Sıkça Sorulan Sorular
6306 sayılı Kentsel Dönüşüm Kanunu
Riskli yapı tespiti için kimler başvurabillir.
Riskli Yapı tespiti için O binada oturan kiracı, o binanın maliklerinden herhangi biri mahalli belediye ve Çevre Şehircilik Bakanlığı başvuru yapabilir.
Yapılan başvuru yasal olarak yetkilendirilmiş kuruluş tarafından binaya gelerek ve yerinde tespite başlanır.
Maliklerden hiçbiri ya da kiracı yönetici bina görevlisi Bu çalışmaları engelleyemez herhangi bir müdahale yapılması halinde kanun gereği kolluk kuvvetleri çağrılarak işin yapılması ve raporun hazırlanması sağlanır.
Riskli yapının tespiti nasıl yapılır ve hangi kuruluşlar yapar.
Bir yapının riskli olup olmadığının tespiti için, yetkilendirilmiş test yapan kuruluşlar tarafından binanın zemin etüdü Temel ve alt katların durumu Taşıyıcı kolonlardan alınan karot örnekleri bu kuruluşlar tarafından laboratuvarda incelenir.
Ağır yük ve şiddete maruz kalan bu beton örnekleri hangi ölçekteki Depreme dayanıklı olabileceği ve beton sınıfı tespit edilir.
Özetle zeminin durumu alt katların ve Taşıyıcı kolonların durumu numune ahırından betonların sınıfı tespit edilir ve raporlanır.
Rapor sonucunda riskli Yapı olduğu ya da sağlamlığının tespiti yapılır.
Bu rapor yasal yetkilendirilmiş kuruluş tarafından mahalli belediyeye bildirilir.
Mahalli belediye raporun sonucunu o binadaki maliklere tebliğ eder ve tapuya bildirir.
Rapora herhangi bir itiraz olmadığında rapor kesinleşir ve tapu da ilgili bina için riskli yapıdır kaydı düşülür.
Riskli yapı nedir?
Riskli Yapı depreme dayanıksızlığı bilimsel test ve Deneylerle ispatlanmış içinde barınması Tehlikeli olan yapıdır.
Türkiye’de Depreme dayanıklı Yapı 2006 yılında yapılan yönetmelikle sağlıklı bir yapıya büründü bu tarihten önce yapılan ve bu yönetmeliğin şartlarını sağlamayan bütün yapılar aynı derecede tehlikeli ve risklidir.

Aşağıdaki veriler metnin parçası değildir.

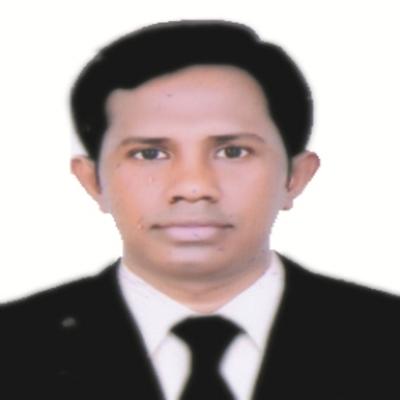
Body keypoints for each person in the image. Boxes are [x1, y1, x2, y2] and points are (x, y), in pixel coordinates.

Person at [1, 20, 399, 399]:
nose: (193, 188)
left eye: (233, 151)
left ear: (295, 176)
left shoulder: (385, 338)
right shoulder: (14, 347)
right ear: (93, 181)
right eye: (150, 154)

Özetle 2006 yılından önce yapılan bütün yapıları depreme dayanıksız ve riskli Yapı kabul etmek zorundayız.
Kentsel dönüşümün amacı nedir? Neden kentsel dönüşüm yapmak zorundayız.
Barınma amaçlı kurduğumuz binalar ve daireler zaman içinde yıpranıyor,hava,güneş,rüzgar, su nem gibi faktörler sebebiyle çürüyor
ve netice olarak depreme dayanıksız ve konforsuz yapılar olarak ortaya çıkıyor.
Fulya da Yapı stoğu, yani dairelerimiz ve binalarımız çoğunlukla 50-60 yıllık geçmişe sahip,
Bu yapıların inşa edildiği yıllar inşaat teknikleri ve imkanlar açısından son derece kısıtlıydı.
Deniz kumlarıyla , nervürsüz demirlerle yapıldılar çoğunlukla plan ve projeye aykırı kaçak eklentilerle birlikte tamamlandılar.
Bugün itibarıyla beklenen büyük İstanbul’da deprem için fulya’daki Yapı stoğu son derece tehlikeli ve yetersizdir.
Çok hızlı bir şekilde bu binaları yıkıp yeniden yapmalı ve depreme hazır olmalıyız Kahramanmaraş Malatya ve Hatay depremleri İstanbul depremi için üzücü ama gerçeği hatırlatıcı bir faktördür örnektir.
Bununla birlikte kentsel dönüşümle birlikte Binalarımız daha insanca yaşanabilir daha konforlu ve ihtiyaçlarımıza cevap verebilecek halde yeni tekniklerle imal edilecek ve daha güvenilir olacaktır.